August was a busy month for photographers at the Rockford Register Star. We were brainstorming and shooting our annual Gridiron preview section. This special section releases on the day of the first high school game each season.
Each team in the NIC-10 conference has a page featuring a portrait, a story and other related information. Each year has a theme. Two years ago, the portraits mimicked famous album covers. The layout was reminiscent of the Billboard Top 100 chart. Last year, the theme was Hometown Heros and all the portraits were taken at local landmarks.

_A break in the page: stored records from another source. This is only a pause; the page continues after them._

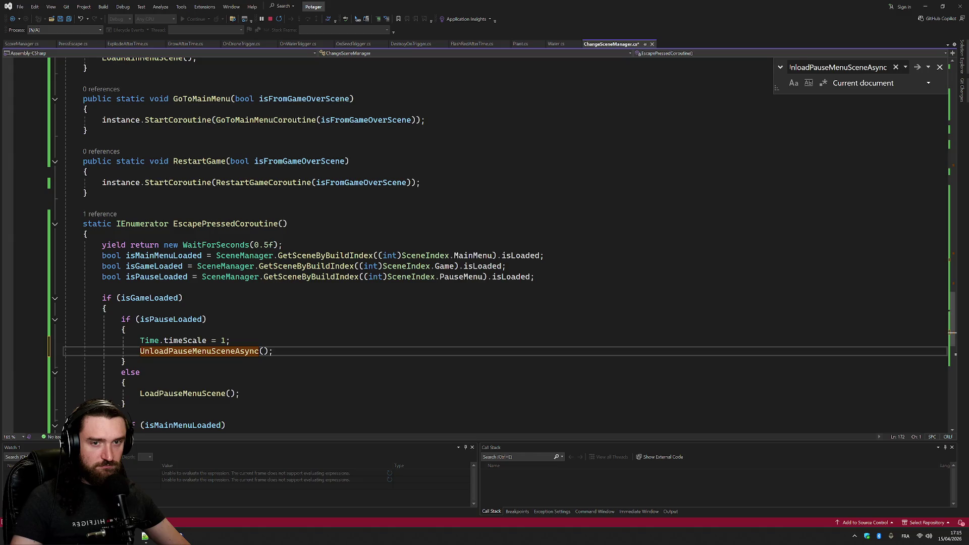
pyautogui.scroll(-5, 951, 333)
pyautogui.scroll(1, 951, 332)
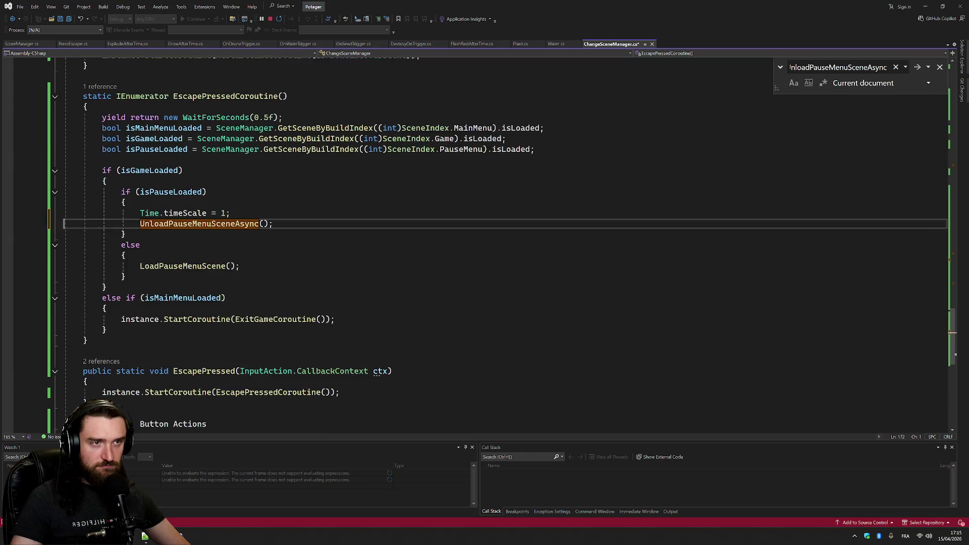
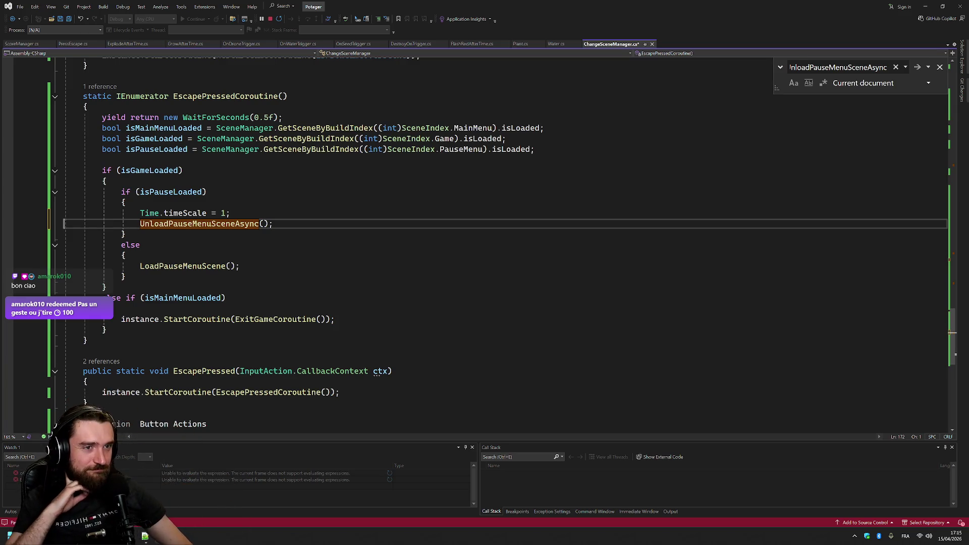
# Duplicate the ExitGameCoroutine and ExitGame methods below the originals with Ctrl+D
pyautogui.moveTo(273, 223); pyautogui.dragTo(128, 203)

This year, an early thought for the theme was “Works of Art,” saying that every great play was a work of art. The idea of mimicking works of art was the idea. We worried that the shots may not resonate the way they were intended. Instead, we suggested making the photos themselves works of art.
Ideas began to flow and they each had one thing in common. Light. I know that may sound cheesy, especially because all photography is just recording light. However, all of our ideas involved different forms of light and different photography lighting techniques.
That’s when we realized the theme: “Friday Night Lights.”
Many of our ideas were ambitious. We needed ten creative portraits. We tossed out things we had never done before and figured out how to make them work.
Portrait One: Belvidere North
The first portrait I shot was of the quarterback at Belvidere North High School, Jace Bankord. I wanted to show that his throwing was on fire. So, I lit the ball on fire.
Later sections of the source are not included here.